Barnum is one of a growing number of consumers who are becoming conscious eaters, enjoying homegrown, locally produced foods whenever possible. It’s a way to get more closely connected with our environment and to take better care of it, explains Barnum.
“I belong to a community-supported farm eighty miles from where I live,” says Barnum. Like the other members, she gets a delivery of fresh vegetables—whatever is in season on the farm at that time—every week. Occasionally, the farm hosts gatherings where members come together to enjoy a potluck or a harvest celebration on the land. Plus she has an open invitation to help weed, cultivate, or harvest.
By being a member of a local farm, Barnum has learned a lot about how her food is grown and when produce is in season. “The very first delivery of the year includes lots of lettuce, spinach, and radishes,” she explains. In July, she’ll get to enjoy local strawberries.
Conscious eating
In recent decades, with readily available air freight and refrigeration, food has become a global commodity much like lumber or copper, according to Joan Dye Gussow, a nutrition professor at Columbia University and author of This Organic Life: Confessions of a Suburban Homesteader, (Chelsea Green, 2000). But Gussow is not convinced the globalization of our food supply is a good thing.
“There are a significant number of people who are concerned about our food system,” notes Gussow, who says industrialized agriculture encourages monoculture planting of single crops and extensive use of chemical fertilizers and pesticides—some of which are banned in the United States but still used abroad to grow food consumed in this country.
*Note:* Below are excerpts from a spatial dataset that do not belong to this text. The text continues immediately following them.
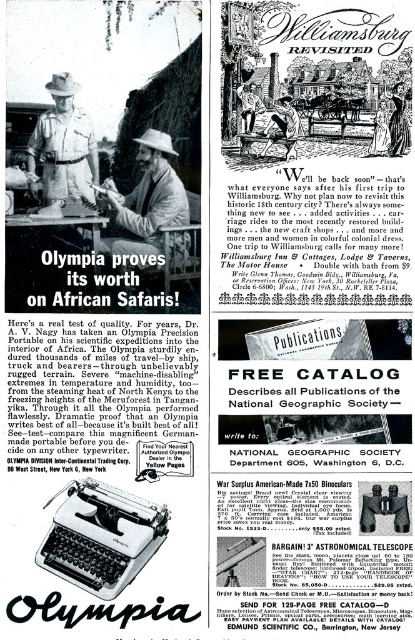
You are standing 1.5 meters away from the advertisement. Is the point at coordinates point [100,241] on the advertisement within your reach?

The point at coordinates point [100,241] is 1.41 meters away from the viewer. Since you are standing 1.5 meters away from the advertisement, the point is slightly closer than your standing position, so it is within reach.

What are the coordinates of the khaki cotton hat at center in the image?

The khaki cotton hat at center is located at coordinates 0.323 in the x axis and 0.359 in the y axis.

In the vintage advertisement, there are two khaki items in the top left section. The khaki cotton hat at center and the khaki uniform at center. Which of these two items appears wider in the image?

The khaki cotton hat at center appears wider than the khaki uniform at center in the image.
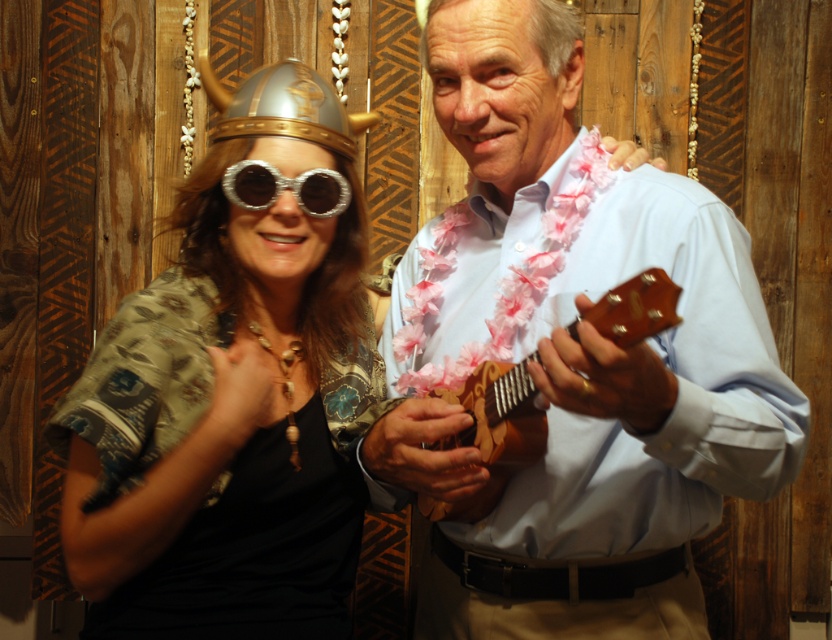
Is wooden ukulele at center shorter than silver metallic helmet at upper left?

In fact, wooden ukulele at center may be taller than silver metallic helmet at upper left.

Is wooden ukulele at center wider than silver metallic helmet at upper left?

In fact, wooden ukulele at center might be narrower than silver metallic helmet at upper left.

Image resolution: width=832 pixels, height=640 pixels. Describe the element at coordinates (498, 416) in the screenshot. I see `wooden ukulele at center` at that location.

Locate an element on the screen. The height and width of the screenshot is (640, 832). wooden ukulele at center is located at coordinates (498, 416).

Between light blue shirt at center and wooden ukulele at center, which one is positioned lower?

Positioned lower is wooden ukulele at center.

Which is behind, point (642, 518) or point (626, 292)?

Positioned behind is point (642, 518).

Where is `light blue shirt at center`? This screenshot has width=832, height=640. light blue shirt at center is located at coordinates point(612,436).

Is silver metallic helmet at upper left closer to the viewer compared to silver reflective goggles at center?

Yes, silver metallic helmet at upper left is in front of silver reflective goggles at center.

Looking at this image, is silver metallic helmet at upper left wider than silver reflective goggles at center?

Yes.

Is point (261, 99) positioned in front of point (330, 179)?

Yes, it is.

Where is `silver metallic helmet at upper left`? This screenshot has width=832, height=640. silver metallic helmet at upper left is located at coordinates (285, 106).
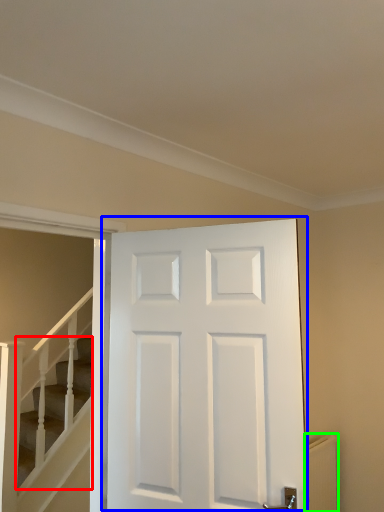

“Choosing foods grown in your local community that have minimal processing and packaging is better for both you and the environment,” Gussow notes. Among other things, “long-distance food requires an enormous amount of fossil fuel to ship it around.” Gussow prefers to eat food grown in conditions she can monitor as opposed to places where she has no idea of how the food is grown or how the field workers are treated.
Gussow, who grows much of her food in a small backyard garden in upstate New York, calls on consumers to “re-localize” their food choices. She urges them to purchase their food from farms within a day’s travel distance. Alternatively, she suggests spending at least $10 per week on local produce through farmers’ markets and community-supported agriculture arrangements.